Exercise aim: A faithful copy of the data below is required, leaving out every picture.

* * *

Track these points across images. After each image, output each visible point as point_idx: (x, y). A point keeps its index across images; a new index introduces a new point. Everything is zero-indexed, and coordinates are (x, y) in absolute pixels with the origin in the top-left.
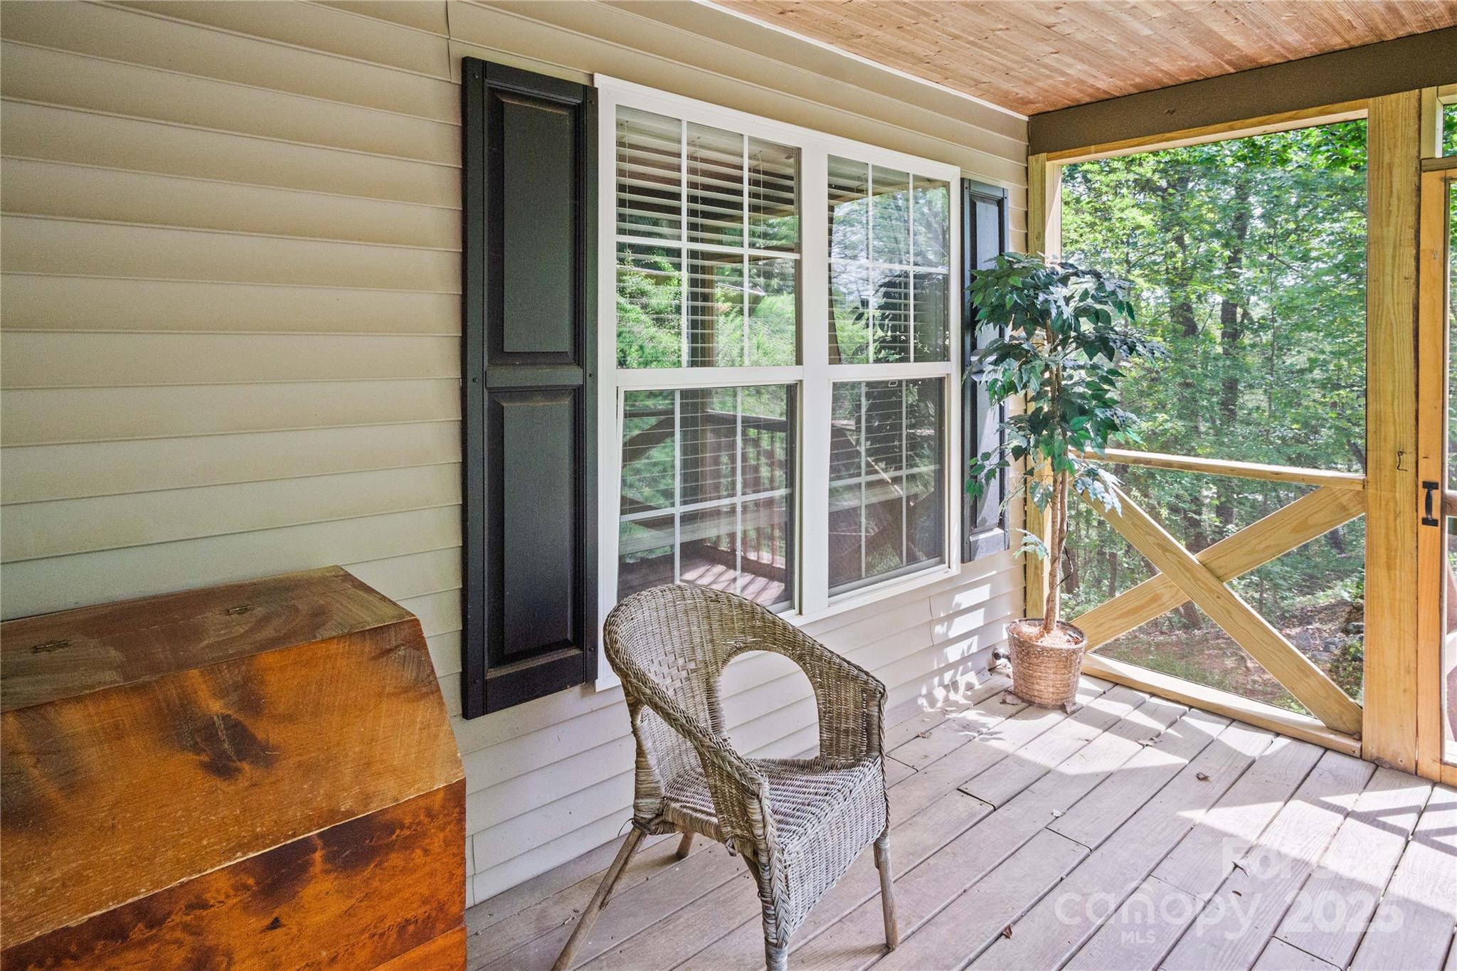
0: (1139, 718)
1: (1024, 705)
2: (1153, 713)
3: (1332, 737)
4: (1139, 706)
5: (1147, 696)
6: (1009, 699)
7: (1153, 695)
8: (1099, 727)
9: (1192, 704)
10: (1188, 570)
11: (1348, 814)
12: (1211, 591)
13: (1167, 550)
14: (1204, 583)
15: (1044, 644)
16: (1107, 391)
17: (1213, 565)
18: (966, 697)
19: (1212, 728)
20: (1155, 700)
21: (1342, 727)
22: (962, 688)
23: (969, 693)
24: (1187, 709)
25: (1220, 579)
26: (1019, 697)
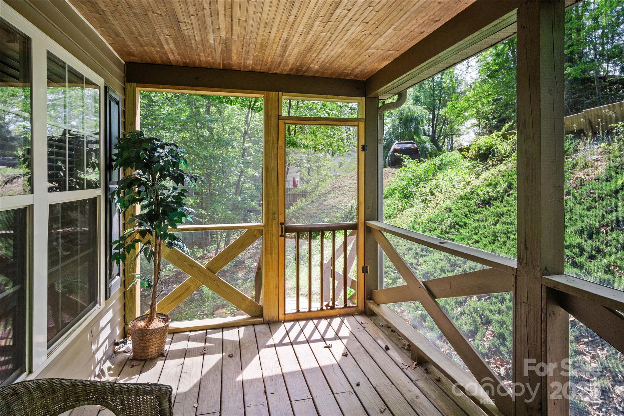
0: (193, 345)
1: (143, 362)
2: (196, 339)
3: (255, 320)
4: (189, 339)
5: (188, 333)
6: (134, 363)
7: (190, 331)
8: (181, 358)
9: (206, 328)
10: (202, 272)
11: (275, 346)
12: (211, 279)
13: (194, 267)
14: (209, 276)
15: (153, 328)
16: (183, 199)
17: (211, 268)
18: (111, 375)
19: (218, 335)
20: (193, 334)
21: (256, 315)
22: (106, 371)
23: (111, 372)
24: (205, 331)
25: (214, 273)
26: (138, 360)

* * *

Answer for the task:
Track these points across images. After each image, output each visible point as point_idx: (x, y). A point keeps its index across images; a new index introduces a new point. Everything is zero-indexed, and coordinates are (x, y) in absolute pixels with the origin in the top-left.
0: (1139, 718)
1: (1024, 705)
2: (1153, 713)
3: (1332, 737)
4: (1139, 706)
5: (1147, 696)
6: (1009, 699)
7: (1153, 695)
8: (1099, 727)
9: (1192, 704)
10: (1188, 570)
11: (1348, 814)
12: (1211, 591)
13: (1167, 550)
14: (1204, 583)
15: (1044, 644)
16: (1107, 391)
17: (1213, 565)
18: (966, 697)
19: (1212, 728)
20: (1155, 700)
21: (1342, 727)
22: (962, 688)
23: (969, 693)
24: (1187, 709)
25: (1220, 579)
26: (1019, 697)
0: (193, 345)
1: (143, 362)
2: (196, 339)
3: (255, 320)
4: (189, 339)
5: (188, 333)
6: (134, 363)
7: (190, 331)
8: (181, 358)
9: (206, 328)
10: (202, 272)
11: (275, 346)
12: (211, 279)
13: (194, 267)
14: (209, 276)
15: (153, 328)
16: (183, 199)
17: (211, 268)
18: (111, 375)
19: (218, 335)
20: (193, 334)
21: (256, 315)
22: (106, 371)
23: (111, 372)
24: (205, 331)
25: (214, 273)
26: (138, 360)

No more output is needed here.